Fulton County Chief Superior Court Judge Ural Glanville held a hearing that began Wednesday and lasted throughout the evening on whether the lyrics could be used as evidence.

Glanville ruled some of Young Thug’s lyrics can be used as evidence, but the judge said the lyrics are “conditionally” admitted. Defense attorneys have been arguing the rapper’s lyrics have nothing to do with his alleged crimes and that using of the lyrics could sway the jury.

Last week, Glanville was set to hear motions as to whether lyrics from hip-hop songs can be used against the rapper – real name Jeffery Williams – in his RICO trial.

But instead, Glanville and attorneys seated an actual jury, more than nine months since jury selection and screening began.

“If you decide to admit your crimes over a beat, I’m going to use it,” Fulton County District Attorney Fani Willis has said. “I’m not targeting anyone. You do not get to commit crimes in my county, and then get to decide to brag on it, which you do that for a form of intimidation and to further the gain and to not be held responsible.”

“I believe in the First Amendment,” Willis has said. “It is one of our most precious rights. However, the First Amendment does not protect people from prosecutors using it as evidence if it is such. In this case, we put it as ‘overt, predicate act’ in the RICO count, because we believe that’s exactly what it is.”

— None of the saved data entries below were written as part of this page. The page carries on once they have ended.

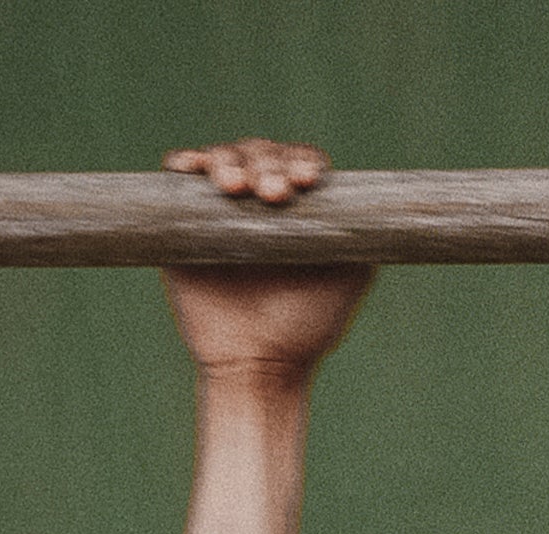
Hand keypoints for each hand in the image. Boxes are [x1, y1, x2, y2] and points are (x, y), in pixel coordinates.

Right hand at [161, 142, 370, 374]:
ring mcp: (219, 209)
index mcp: (296, 209)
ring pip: (222, 158)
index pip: (297, 163)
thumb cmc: (306, 329)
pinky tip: (193, 168)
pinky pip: (178, 177)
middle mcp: (258, 202)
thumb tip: (370, 199)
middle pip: (260, 153)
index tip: (304, 182)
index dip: (300, 162)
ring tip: (236, 189)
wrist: (257, 367)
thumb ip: (360, 237)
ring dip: (229, 161)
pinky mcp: (183, 221)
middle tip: (272, 195)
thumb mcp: (347, 280)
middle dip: (267, 164)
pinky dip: (184, 163)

Williams is on trial in Fulton County in a massive RICO case involving himself and five other defendants. Prosecutors allege Williams and his co-defendants are members of the Young Slime Life (YSL) gang, while defense attorneys argue YSL is simply the name of a record label, Young Stoner Life.

In 2022, Fulton County prosecutors included lyrics from the rapper, referencing drugs and violence, as evidence of an “overt act in furtherance of a (gang) conspiracy.”

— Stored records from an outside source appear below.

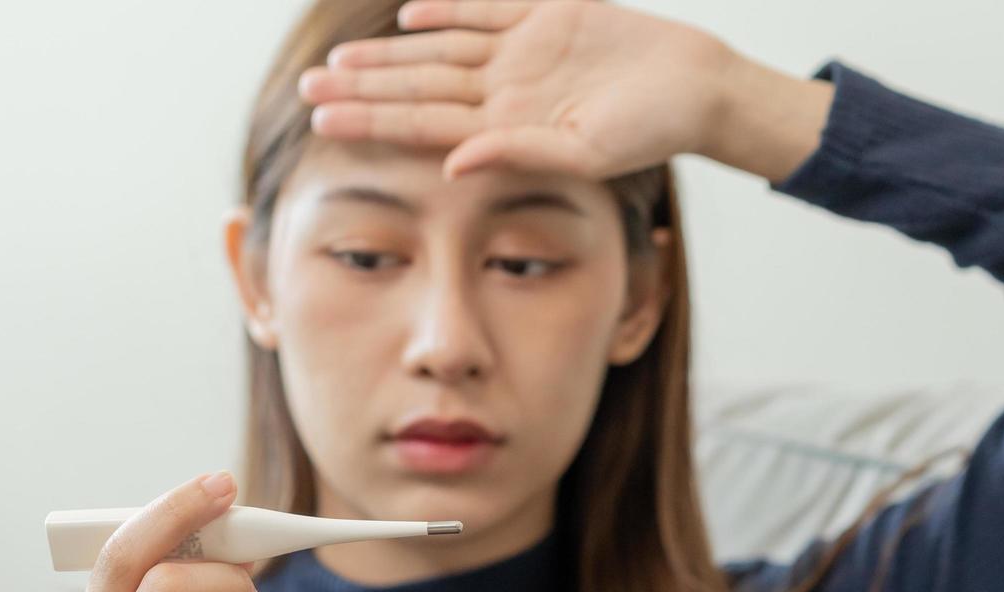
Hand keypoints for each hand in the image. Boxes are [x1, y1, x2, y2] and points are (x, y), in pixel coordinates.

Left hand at [297, 0, 740, 180]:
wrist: (698, 88)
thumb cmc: (649, 132)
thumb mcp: (584, 152)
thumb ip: (517, 153)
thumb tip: (453, 164)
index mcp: (504, 128)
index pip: (421, 123)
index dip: (371, 119)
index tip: (322, 122)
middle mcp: (503, 91)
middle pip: (417, 86)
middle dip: (362, 89)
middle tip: (305, 90)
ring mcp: (521, 53)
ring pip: (438, 50)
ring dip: (389, 55)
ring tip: (338, 62)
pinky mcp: (546, 14)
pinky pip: (485, 9)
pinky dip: (447, 9)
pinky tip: (407, 17)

Defense attorneys argued Wednesday that Williams’ lyrics had nothing to do with his alleged crimes and that use of the lyrics would sway the jury and prevent a fair trial.

“That’s why rap music is introduced, that’s why no other genre is introduced because rap music is inherently prejudicial,” attorneys said.

Jury selection lasted longer than any other trial in Georgia history, and was repeatedly plagued by arrests, charges, and disruptions. The trial itself could last for more than a year. Georgia’s longest jury selection and its longest trial both came in the Atlanta Public Schools teacher scandal of 2014-15.

Young Thug is facing eight criminal counts under a federal law that was originally enacted to fight organized crime. Georgia is one of 33 states that has its own RICO law, but in the Peach State, the alleged criminal enterprises do not have to have existed as long as the federal law.

“Black history is under attack, Black culture is under attack, rap music is under attack,” said U.S. Rep. Hank Johnson (D-Georgia), a Democratic sponsor of federal legislation that would protect artists from having their lyrics and creative expression used against them in court.

According to the Associated Press, Johnson spoke in support of the legislation to attendees of a Rolling Loud hip-hop music festival in Miami earlier this year.

In late April, Johnson and U.S. Rep. Jamaal Bowman (D-New York) reintroduced and sponsored the Restoring Artistic Protection Act, or RAP Act. Similar legislation in a handful of states would require prosecutors to prove a defendant’s lyrics aren’t figurative, exaggerated or out-right fictional.

he legislation, originally introduced in the 117th Congress, is the first bill of its kind at the federal level, according to Johnson’s office. The RAP Act adds a presumption to the Federal Rules of Evidence that would limit the admissibility of evidence of an artist’s creative or artistic expression against that artist in court.

The Atlanta City Council is also considering a proposal urging the Georgia General Assembly to pass laws limiting the use of rap lyrics in trials.

As of 2020, prosecutors in more than 500 criminal cases have used artists’ lyrics as evidence against the artist.